Martin und Béatrice Verdino: »Wir wollen wachsen, wir wollen etwas bewegen und wir wollen Spuren hinterlassen. Das schaffen wir mit mehr Raum für Innovation und mit einem neuen Arbeitsmodell. Smart Work bietet einen flexiblen Rahmen und erlaubt uns, agiler zu arbeiten. DIGITAL first beschreibt unseren Fokus als Full Service Agentur, schließt aber klassische Kanäle nicht aus. Und im Spirit zeigt sich unsere Haltung. So machen wir das.«
Strategie, Branding, Kampagnen, Websites, Employer Branding, digitale Services und Social Media. Von der Idee bis zur laufenden Beratung.
Wir machen das. Mit Herz, Hirn und Fingerspitzengefühl. www.verdino.com

Monika Piber: arbeitet seit 1993 für Austria Glas Recycling, Schwerpunkt Öffentlichkeitsarbeit, entwickelte mit VERDINO mehrere Launches von www.agr.at, den Blog www.austriaglasrecycling.at sowie Auftritt und Kampagnen der Austria Glas Recycling auf Facebook und Instagram.


Nachtrag: Das Gespräch fand vor den COVID-19-bedingten Ausgangsbeschränkungen und home-office-Empfehlungen statt. Wir haben VERDINO befragt, wie sie mit dieser Situation umgehen. Telefonisch selbstredend.

MP: Viele Menschen müssen nun erstmals viele Tage fern ihrer Büros, ihren KollegInnen arbeiten. Inwiefern hilft euch ‚smart work‘ in der jetzigen Situation?

BV: Wir sind durch unsere Umstellung vor bald einem Jahr auf die 4-Tage gewissermaßen sehr gut vorbereitet gewesen und konnten von einem Tag auf den anderen das gesamte Team auf remote umstellen.

MV: Wir haben bereits im Sommer eine mobile Telefonanlage eingeführt, d.h. unsere Endgeräte sind Smartphones und alle Einstellungen sind über ein zentrales Webinterface steuerbar.
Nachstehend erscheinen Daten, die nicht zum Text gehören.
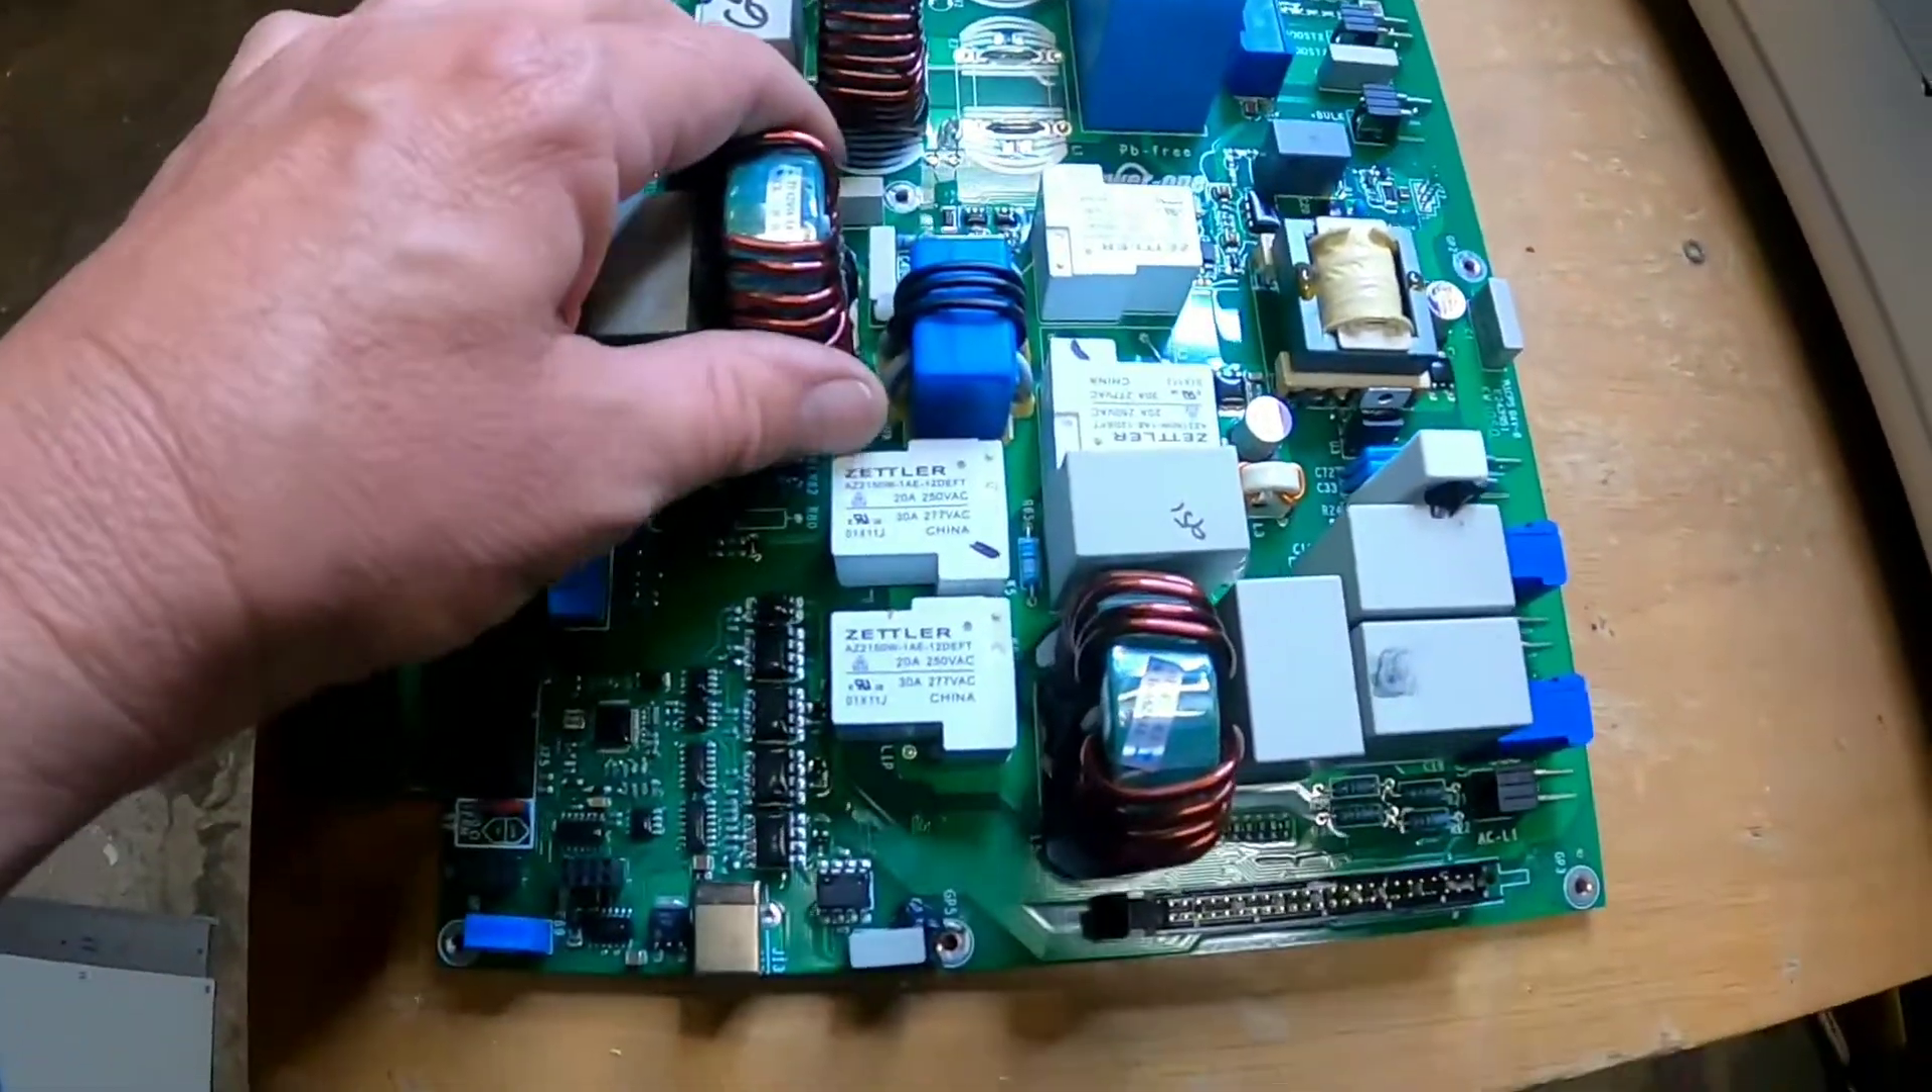All right that board is off.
Hinzu kommt unsere Ticket-orientierte Arbeitsweise. Wir arbeiten in einem digitalen Tool und tauschen uns für die Arbeit über Ticketzuweisung aus bzw. durchlaufen diese Tickets von der Bearbeitung her einen Prozess durch, wo alle Involvierten genau Bescheid wissen, wie der Status ist und wann die gelieferte Arbeit beim Kunden ist.

BV: Zusätzlich können alle auf den Server und unser zentrales Info-Tool zugreifen, wo alle relevanten Projektinformationen abgespeichert sind.
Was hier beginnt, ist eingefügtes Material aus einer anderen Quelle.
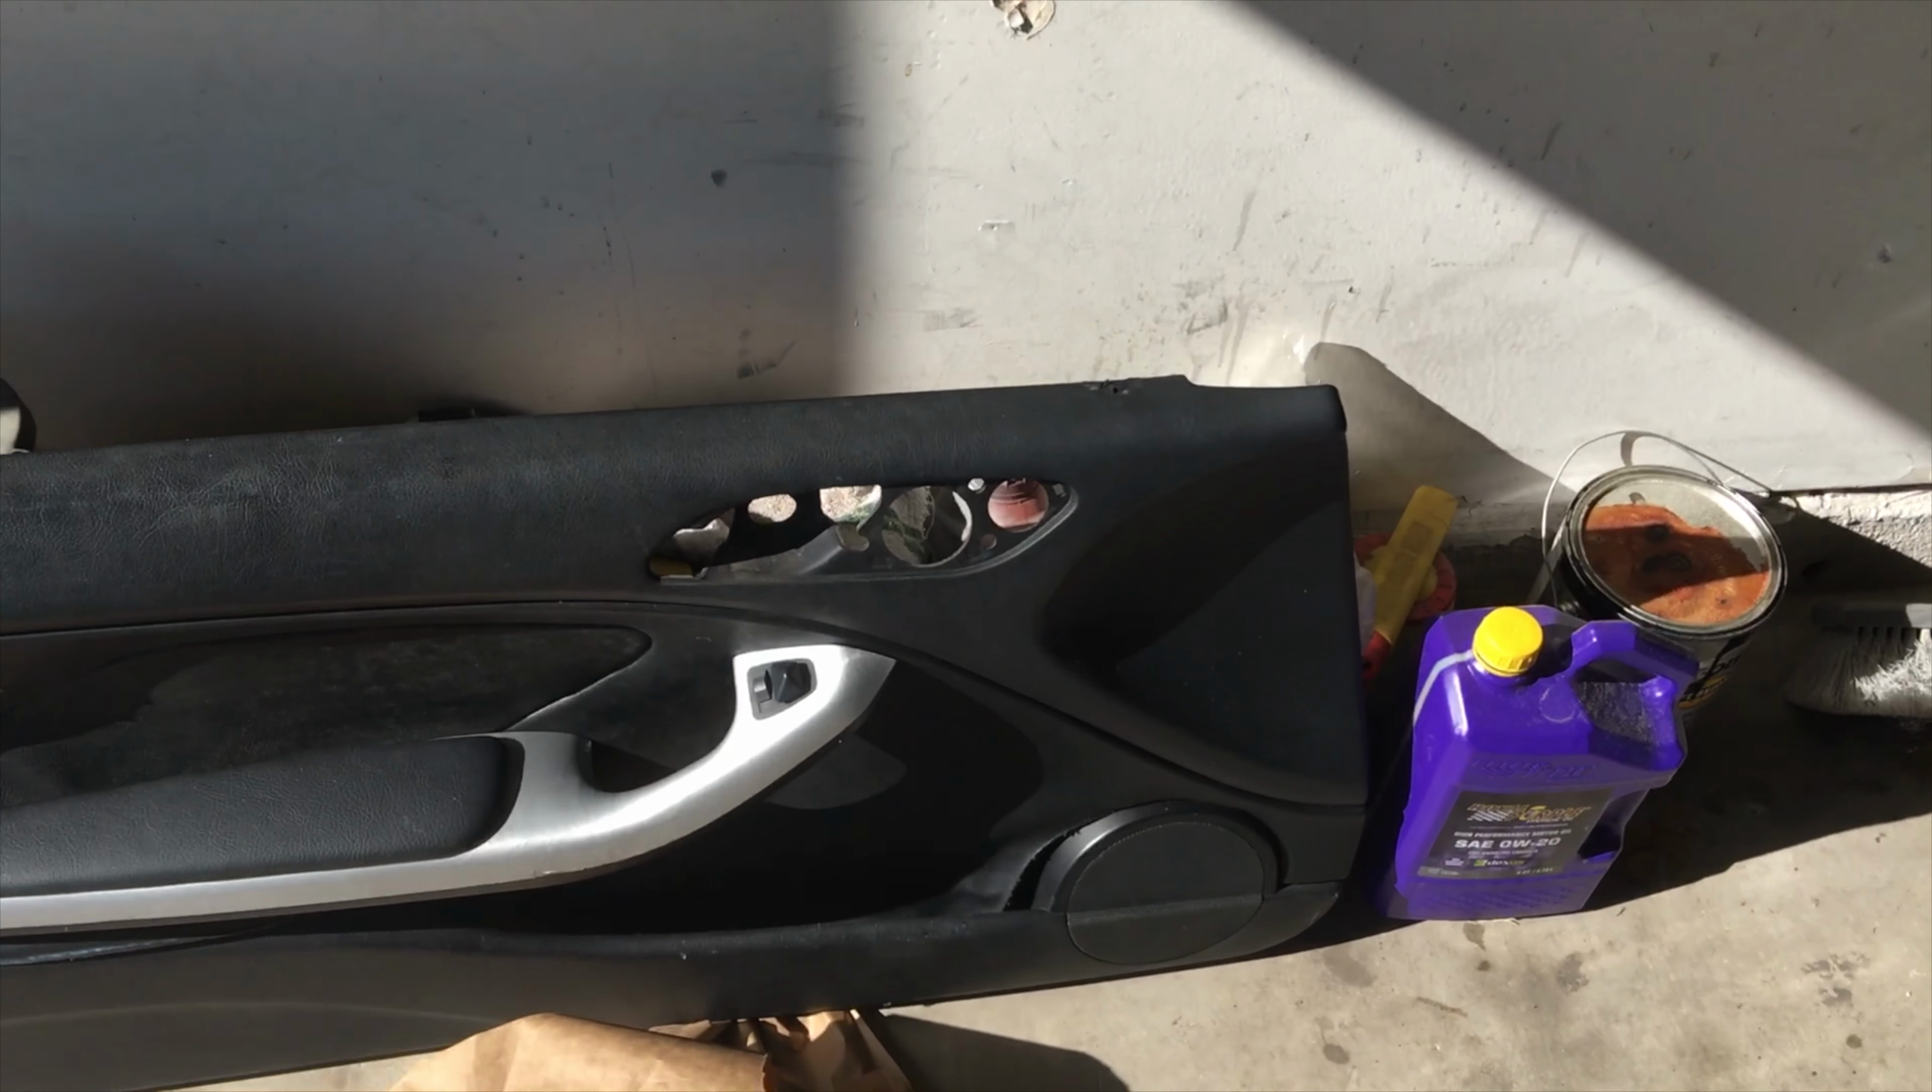Okay so I got the door panel removed.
MV: Die Kommunikation läuft über MS Teams und dort gibt es projektbezogene, Gruppen- oder Einzelchats.

BV: Wie es hieß, dass „Teleworking“ empfohlen wird, haben zwei Mitarbeiter über das Wochenende auf Eigeninitiative einen Remote-Guide erstellt, um den TeamkollegInnen den Einstieg in das vollständige Remote-Arbeiten zu erleichtern.

MV: So waren wir sehr gut vorbereitet. Nichtsdestotrotz freuen wir uns wieder darauf, den guten Kaffee mit dem Team im Atelier zu trinken und unsere Kunden wieder persönlich zu sehen!

Aus Gründen der Lesbarkeit wird im Text nicht konsequent gegendert, wobei immer weibliche als auch männliche Personen gemeint sind.